VIVAS: There’s no specific reason, except for wanting to be
realistic. Statistics say that 95 percent of these kinds of attacks in Spain
are perpetrated by people from Eastern Europe. By saying that, I do not want to
make any kind of judgment about Eastern Europeans. I don’t want to say they are
worse or better than others in any sort of way. If I put a bald person there as
an attacker, I would not be saying that bald people are attackers. I do not
want to say that Albanians are bad, that Albanians are criminals, not at all.
What I wanted to do was create a real character. I wanted to have a guy with a
first name, a last name, a specific origin.

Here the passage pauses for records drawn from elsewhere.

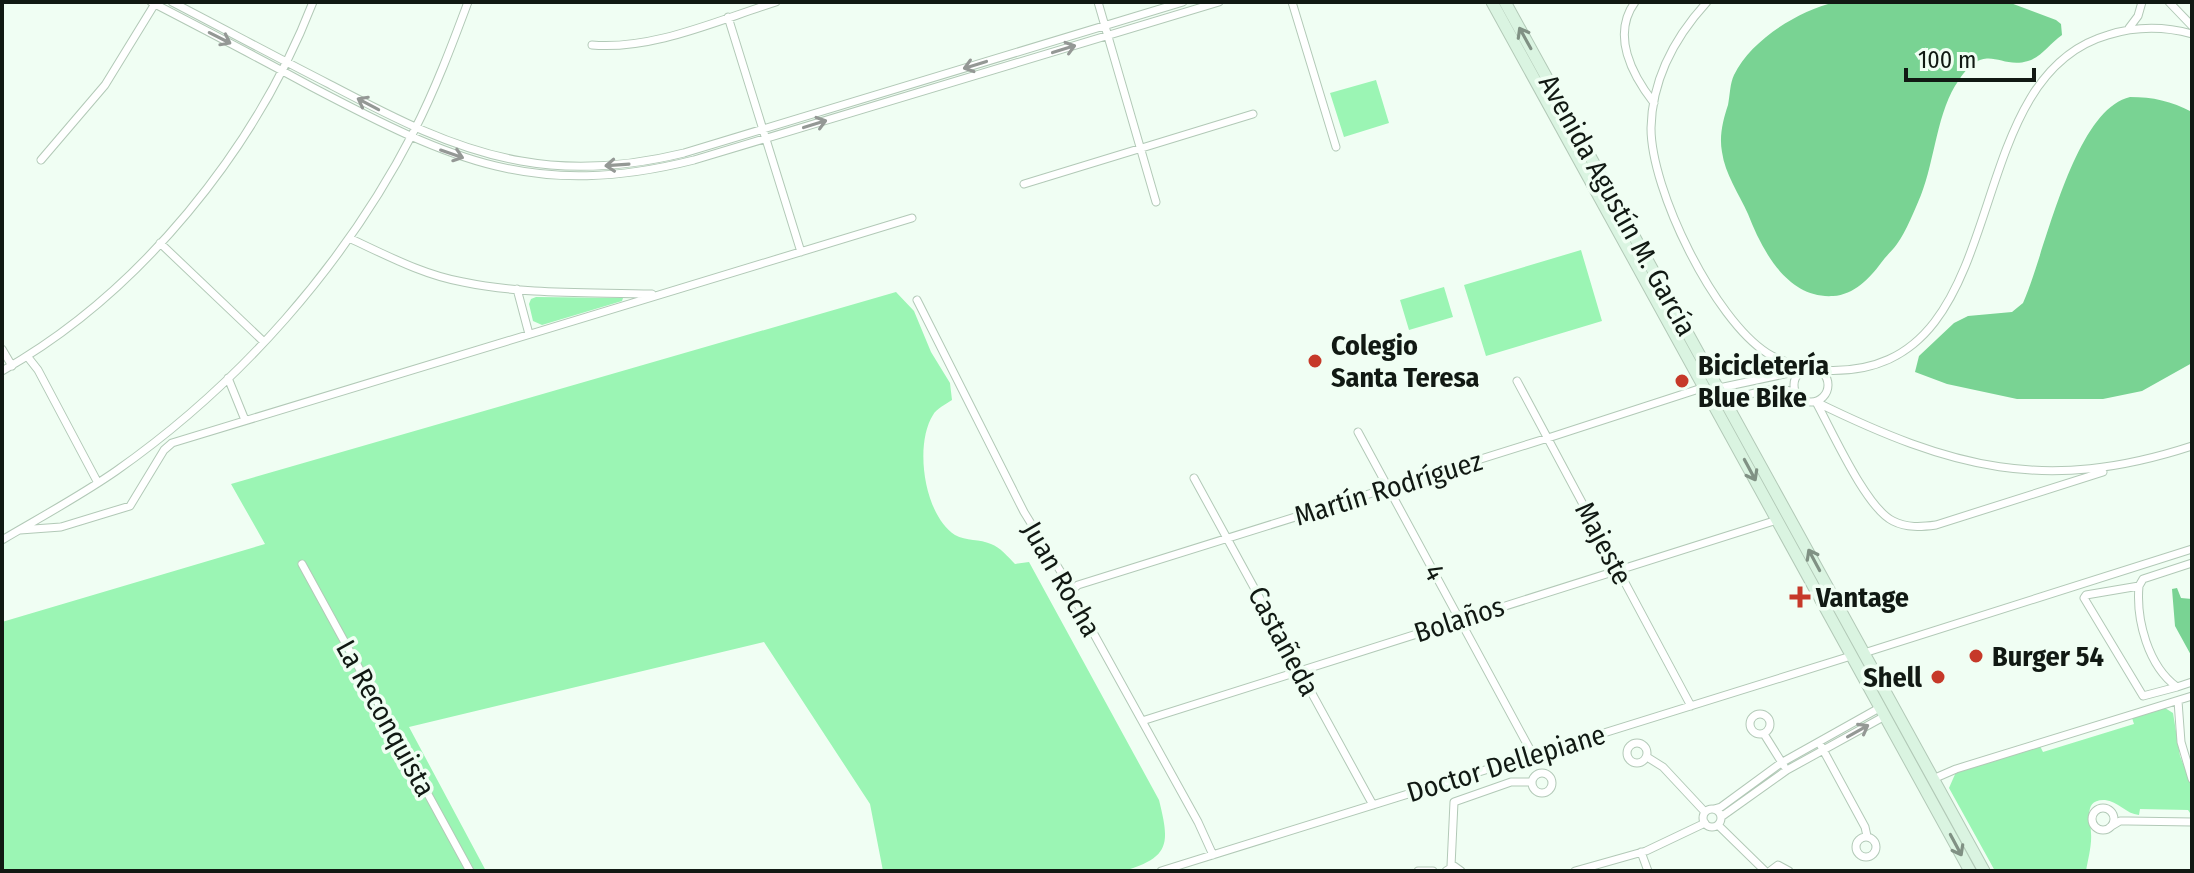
<svg xmlns="http://www.w3.org/2000/svg" width="2194" height="873" font-family="'Fira Sans Condensed',sans-serif">
<style>
.green{fill:#9bf5b4}
.water{fill:#79d393}
.lines{fill:none;stroke-linecap:round;stroke-linejoin:round}
.street-casing{stroke:#b2c9b7;stroke-width:9}
.secondary-casing{stroke:#b2c9b7;stroke-width:13}
.street{stroke:#fff;stroke-width:7}
.secondary{stroke:#daf4e1;stroke-width:11}
.oneway{stroke:#949895}
.oneway2{stroke:#809184}
.poi-dot{fill:#c63929;stroke:#f0fef3;stroke-width:3}
.labels{text-anchor:middle;stroke-width:7;stroke-linejoin:round;paint-order:stroke}
.street-label{font-size:28px;fill:#111913;stroke:#f0fef3}
.poi-label{font-size:28px;font-weight:bold;fill:#111913;stroke:#f0fef3;text-anchor:start}
</style>
<rect width="100%" height="100%" fill="#f0fef3"/>
<path class="green" d="M1376,80L1389,123L1344,137L1330,93Z
M1581,250L1602,321L1486,356L1464,285Z
M1444,287L1453,317L1409,330L1400,300Z
M896,292L914,311L931,352L950,383L952,400C946,404 936,409 933,415C914,445 924,515 955,535C966,541 980,539 991,544C1000,547 1008,557 1015,564L1029,562L1159,800C1170,844 1170,857 1124,871H883L870,804L764,642L409,727L486,871H2V622L265,544L231,484Z
M536,297L623,298L622,301L542,325L533,321L529,304L531,299Z
M2165,708L2173,713L2180,756L2192,786V816L2188,810L2140,809L2139,815C2126,814 2118,801 2105,800C2082,799 2091,822 2091,833C2092,845 2088,859 2086,871H1995L1949,788L1956,772L2040,746L2043,752L2134,724L2132,718Z"/>
<path class="water" d="M1835,2H2008L2056,20L2061,24L2062,35C2050,43 2042,57 2028,61C1999,70 1986,40 1959,80C1937,110 1935,160 1921,195C1915,209 1906,232 1897,244C1892,251 1886,256 1881,263C1870,278 1854,295 1833,296C1787,299 1762,250 1748,214C1739,194 1725,174 1722,152C1719,136 1723,120 1728,105C1730,95 1730,83 1734,75C1751,40 1798,11 1835,2Z
M2130,97C2153,97 2171,101 2192,112V363L2142,391L2103,399H2017L1947,384L1915,372L1919,356L1954,323L1968,316L2012,312L2023,303C2045,254 2073,110 2130,97Z
M2177,588L2181,598L2192,599V657L2175,626L2172,589Z"/>
<g class="lines">
<defs>
<path id="street" d="M151,2C205,30 259,58 312,87C451,160 535,200 694,160L1219,2
M172,2C224,29 276,57 329,84C390,116 452,149 521,161C576,171 631,166 684,153L1183,2
M1098,2L1156,202
M1292,2L1336,147
M1635,2C1611,35 1632,75 1654,103
M1707,2C1675,37 1652,80 1651,128C1651,190 1714,319 1767,353C1779,361 1793,364 1807,368
M2169,2L2192,26
M728,17L801,252
M2129,28L2138,16L2142,2
M592,45C654,50 718,20 776,2
M41,160L105,85L156,2
M1024,184L1253,114
M349,238C386,255 423,275 463,282C525,295 589,292 652,294
M160,243L264,342
M517,289L529,334
M917,300L1024,512L1072,590L1074,598L1198,822L1213,855
M2,349L12,366
M27,356L38,370L98,483
M1794 385a17 17 0 1 1 34 0a17 17 0 1 1-34 0Z
M1820,370C2022,384 1950,80 2108,35C2137,26 2163,26 2192,34
M2,371C140,293 256,149 313,2
M228,378L245,420
M1517,381L1691,706
M1713,401L1719,388L1799,371
M1726,401C1749,395 1773,384 1796,393
M1816,402C1951,468 2045,494 2192,446
M1816,402C1832,431 1866,508 1893,521C1907,528 1921,527 1936,525L2103,472
M1358,432L1533,755
M1194,478L1373,805
M20,530L61,527L130,506L164,450L172,443L912,218
M2,540C41,517 80,496 116,471C240,384 345,265 414,131C435,90 452,45 468,2
M302,564L470,871
M2139,586C2136,620 2148,666 2177,687L2192,682
M1072,590L1078,585L1548,438L1705,387
M1864,653L2192,549
M2177,687L2143,696L2084,598L2086,595L2139,586L2143,579L2192,563
M2178,701L2181,742L2192,779
M1750 724a10 10 0 1 1 20 0a10 10 0 1 1-20 0Z
M1142,721L1777,520
M1764,734L1784,766
M1627 753a10 10 0 1 1 20 0a10 10 0 1 1-20 0Z
M1821,746L1865,827L1867,836
M1647,757L1663,767L1705,812
M1532 783a10 10 0 1 1 20 0a10 10 0 1 1-20 0Z
M1933,779L1956,769L2192,696
M2092 819a11 11 0 1 1 22 0a11 11 0 1 1-22 0Z
M1703 818a9 9 0 1 1 18 0a9 9 0 1 1-18 0Z
M1714,809L1721,807L1781,763L1881,707
M1721,817L1787,770L1885,716
M1718,825L1765,871
M2110,827L2120,821H2128L2192,822
M1856 847a10 10 0 1 1 20 0a10 10 0 1 1-20 0Z
M1641,852L1648,871
M1451,866L1454,802L1511,782H1532
M1161,871L1851,656
M1418,871H1433
M1446,871L1454,866L1461,871
M1575,871L1646,851L1705,823
M1770,871L1778,865L1789,871"/>
<path id="secondary" d="M1492,2L1970,871
M1505,2L1984,871"/>
</defs>
<use href="#street" class="street-casing"/>
<use href="#secondary" class="secondary-casing"/>
<use href="#street" class="street"/>
<use href="#secondary" class="secondary"/>
</g>
<defs><path id="oneway-shaft" d="M-6 0H5M1.5-3L5.5 0L1.5 3" fill="none" stroke-width="1.6" stroke-linecap="round" stroke-linejoin="round" transform="scale(2)"/></defs>
<g class="oneway">
<use href="#oneway-shaft" transform="translate(220 38) rotate(27)"/>
<use href="#oneway-shaft" transform="translate(1064 49) rotate(-17)"/>
<use href="#oneway-shaft" transform="translate(975 65) rotate(163)"/>
<use href="#oneway-shaft" transform="translate(368 104) rotate(-152)"/>
<use href="#oneway-shaft" transform="translate(815 124) rotate(-17)"/>
<use href="#oneway-shaft" transform="translate(452 154) rotate(19)"/>
<use href="#oneway-shaft" transform="translate(617 165) rotate(176)"/>
<use href="#oneway-shaft" transform="translate(1858 731) rotate(-29)"/>
</g>
<g class="oneway2">
<use href="#oneway-shaft" transform="translate(1525 38) rotate(-119)"/>
<use href="#oneway-shaft" transform="translate(1750 470) rotate(62)"/>
<use href="#oneway-shaft" transform="translate(1814 560) rotate(-118)"/>
<use href="#oneway-shaft" transform="translate(1956 845) rotate(62)"/>
</g>
<g class="poi-dot">
<circle cx="1315" cy="361" r="8"/>
<circle cx="1682" cy="381" r="8"/>
<path d="M1796 585h8v8h8v8h-8v8h-8v-8h-8v-8h8z"/>
<circle cx="1976" cy="656" r="8"/>
<circle cx="1938" cy="677" r="8"/>
</g>
<g class="labels">
<g class="street-label">
<text transform="translate(1618 205) rotate(61)" y="10">Avenida Agustín M. García</text>
<text transform="translate(1388 488) rotate(-17)" y="10">Martín Rodríguez</text>
<text transform="translate(1604 543) rotate(62)" y="10">Majeste</text>
<text transform="translate(1435 572) rotate(61)" y="10">4</text>
<text transform="translate(1062 579) rotate(60)" y="10">Juan Rocha</text>
<text transform="translate(1459 619) rotate(-18)" y="10">Bolaños</text>
<text transform="translate(1284 641) rotate(62)" y="10">Castañeda</text>
<text transform="translate(386 718) rotate(61)" y="10">La Reconquista</text>
<text transform="translate(1506 763) rotate(-17)" y="10">Doctor Dellepiane</text>
</g>
<g class="poi-label">
<text x="1331" y="355">Colegio<tspan x="1331" dy="32">Santa Teresa</tspan></text>
<text x="1698" y="375">Bicicletería<tspan x="1698" dy="32">Blue Bike</tspan></text>
<text x="1816" y="607">Vantage</text>
<text x="1992" y="666">Burger 54</text>
<text x="1922" y="687" text-anchor="end">Shell</text>
</g>
</g>
<rect width="2194" height="873" fill="none" stroke="#111913" stroke-width="8"/>
<path d="M1906 68v12h128v-12" fill="none" stroke="#111913" stroke-width="4"/>
<text x="1918" y="68" font-size="24" fill="#111913" stroke="#f0fef3" stroke-width="6" paint-order="stroke">100 m</text>
</svg>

The reason I gave the character a
nationality was that I wanted to flesh him out. I wanted for it to be real.
Nowadays, when you see films like this and there’s an
attacker, they’re usually made out to be crazy somehow or that they have some
kind of an issue. I just wanted to detach myself from this kind of stereotype.
The actor himself is Albanian, and he told me that he was really happy that for
the first time he could play an Albanian character who’s a real human being and
who is credible. So what I wanted to do was work with him on character
development. I wanted for him to think of this guy and how he got there and
where he was from. I think we live in a time where political correctness is all
over the place, so a lot of people walk on eggshells with that.
FANG: I didn’t necessarily think it was a personal attack on
VIVAS: I did get that comment a lot, though—a lot of
criticism in Spain.
FANG: Was that the only criticism in Spain? Were audiences
as shocked as many are here?
VIVAS: It was actually very well-received otherwise. It came
out at the Sitges festival, and people loved it. We showed it at another event
and had the same great reaction. When it came out in cinemas, it was met by a
lot of positive response both in terms of critics and audiences. The audience
really liked this movie; they would walk out saying they really felt a shocking
fear, and they thought the feelings were actually deep and strong. When I go
see a drama, I want to cry, and when I go see a comedy, I want to laugh; when I
go see a thriller, well, I want to be scared. A lot of people told me they were
very, very scared.
FANG: Do you have your next project lined up?
VIVAS: I’m on the second draft of WELCOME TO HARMONY, which
will be in English. The theme is very apocalyptic. It’s set in a
postapocalyptic world where only two people have survived. They’re the last
human beings and they can’t stand each other.